In a letter sent last week, the 13 attorneys general argue the provision is "constitutionally flawed" and violates the U.S. Constitution's protection against "arbitrary" legislation. Constitutional historian David Barton, the president of WallBuilders, also believes the provision is unconstitutional.
David Barton (WallBuilders)"I think there's huge constitutional problems with this thing," exclaims Barton, "and it may be that we see the power of Congress limited constitutionally through a number of different venues by these various lawsuits that are out there."
Barton notes that court challenges are looming over the bill's individual mandate, as well as its anti-trust provision that forces a government monopoly.

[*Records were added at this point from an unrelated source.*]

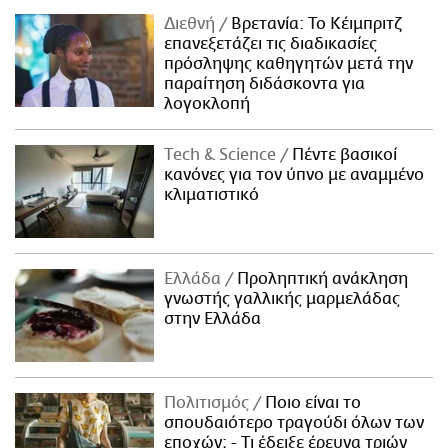
Διεθνή
Βρετανία: Το Κέιμπριτζ
επανεξετάζει τις διαδικασίες
πρόσληψης καθηγητών μετά την
παραίτηση διδάσκοντα για
λογοκλοπή
Τech & Science
Πέντε βασικοί
κανόνες για τον ύπνο με αναμμένο
κλιματιστικό
Ελλάδα
Προληπτική ανάκληση
γνωστής γαλλικής μαρμελάδας
στην Ελλάδα
Πολιτισμός
Ποιο είναι το
σπουδαιότερο τραγούδι όλων των
εποχών; - Τι έδειξε έρευνα τριών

Texas Governor Rick Perry has also threatened to file a lawsuit, arguing the bill violates states' rights outlined in the Tenth Amendment.
Just before Christmas, The Heritage Foundation also questioned the constitutional legality of the healthcare legislation, publishing a legal memorandum charging that the individual mandate "takes congressional power and control to a striking new level."
The letter to Senator Reid and Congresswoman Pelosi was signed by top prosecutors in Alabama, Colorado, Florida, Idaho, Michigan, North Dakota, Pennsylvania, South Carolina, South Dakota, Texas, Utah, Virginia, and Washington state. Four of the Republican attorneys general are running for governor in their respective states.